My car insurance runs out this month and I am looking for recommendations. The car is UK registered and I don't plan to re-register it unless we decide to settle in Spain full time. Are there any comparison sites (in English) or recommended brokers? Thanks.


----------



## Dunpleecin (Dec 20, 2012)

You have no choice. You have to put the car on Spanish plates by law after a certain time. If you don't you're driving illegally.


----------



## Tom1957 (May 1, 2016)

I appreciate that, but we have 6 months in which to transfer the car to Spanish plates. I don't want to do that yet as we are not certain that we will be settling long term. This is a "try before you buy" period. I would ideally like to keey the car on UK plates (but insured in Spain) for a few months.


----------



## Dunpleecin (Dec 20, 2012)

Your UK insurance company should cover you then. They don't all have a time restriction. If it's only six months you should be ok. Otherwise someone like IBEX might insure you but be careful as if you have a crash and need medical treatment you're only covered for a very small amount. It might be cheaper to hire a car for a month at a time as long term rental works out expensive. Unfortunately you can't have your cake and eat it. You're either here or you're not, basically.


----------



## Williams2 (Sep 15, 2013)

It is possible to get your UK Registered car insured in Spain - I believe the Motor Insurer to check out is Liberty Seguros.

Although the only situation where I would do it - is if your current UK motor insurance is about to expire before you have time to transfer to Spanish plates.

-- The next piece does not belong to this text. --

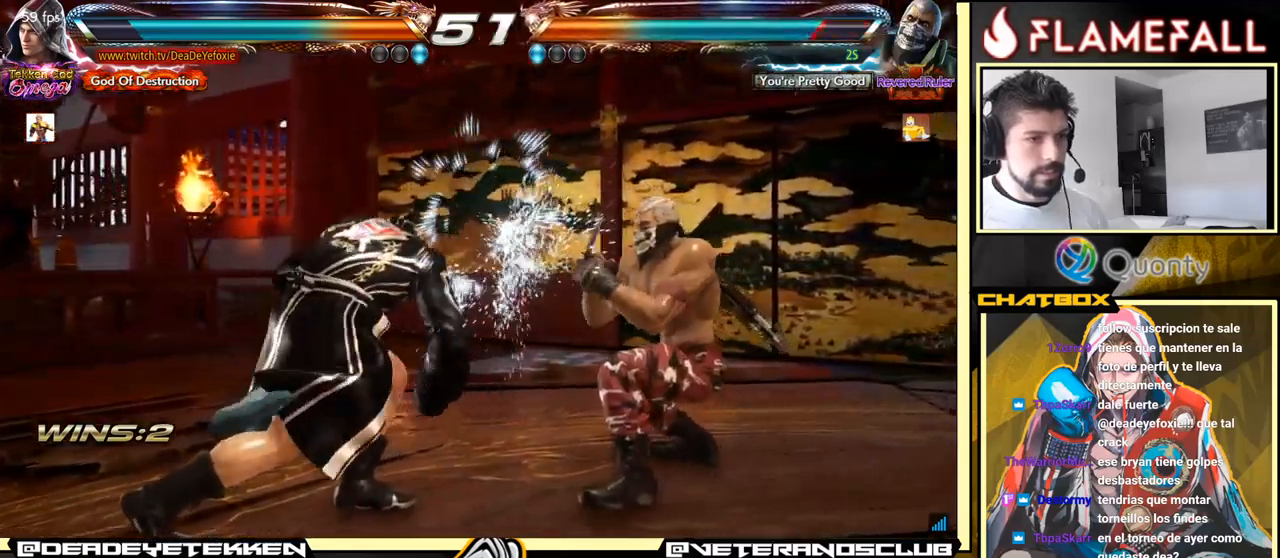
{"buttons": [], "left_stick": "left", "events": [[167, "left_stick", "left"], [234, "left_stick", "center"], [300, "left_stick", "left"]]}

The bind with British motor insurance when your traveling abroad - outside the UK is that they will only ever cover you on fully comprehensive insurance for the first 30 days abroad whether it's in Spain or anywhere else. As by default your UK motor insurance abroad is for holiday motoring and not for moving or expating abroad. 
After 30 days your automatically downgraded to third party, fire & theft and it will only cover you for the remaining
5 months outside the UK, even if you have many more months to go your annual motor insurance, so watch out !!

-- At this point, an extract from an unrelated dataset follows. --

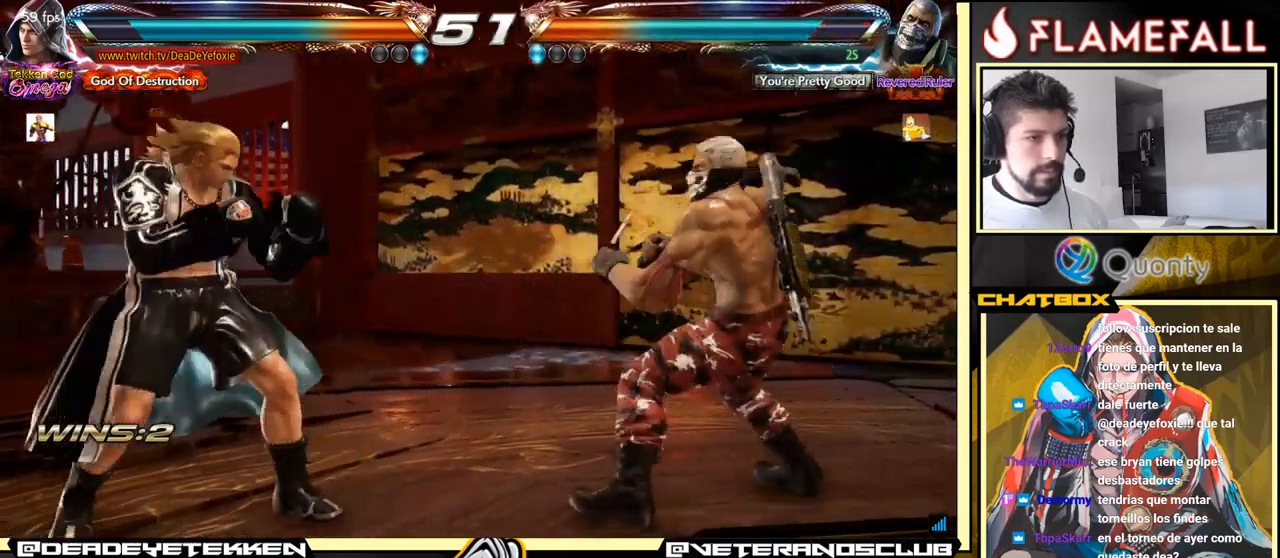
{"buttons": [], "left_stick": "left", "events": [[17, "left_stick", "center"], [67, "left_stick", "left"], [350, "left_stick", "center"], [400, "left_stick", "left"]]}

Also you will almost certainly be left with a far bigger motor insurance bill by doing a renewal ( always a year,
no cheap rate 6 month quotes ) on UK plates for 6 months and then having to renew your motor insurance
again ( for a year ), following the move to Spanish plates.

Finally beware - there's a lot of paper chasing like the certificate of conformity, etc, etc and paper work 
which can eat into those spare months before converting to Spanish plates.

To pre-book an appointment online at the local ITV Centre, you have to do it at least 6 months in advance, 
otherwise your getting up at 4 o'clock in the morning, to queue for an ITV test slot on the day - as soon
as the ITV centre opens about 6am. They will usually send an SMS message to your mobile when a slot
becomes available during the day.


----------



## Dunpleecin (Dec 20, 2012)

Think the itv booking situation varies from area to area. Last time I did mine I only booked a couple of days ahead.


----------



## Blanco53 (Mar 6, 2017)

Tom1957 said:


> I appreciate that, but we have 6 months in which to transfer the car to Spanish plates. I don't want to do that yet as we are not certain that we will be settling long term. This is a "try before you buy" period. I would ideally like to keey the car on UK plates (but insured in Spain) for a few months.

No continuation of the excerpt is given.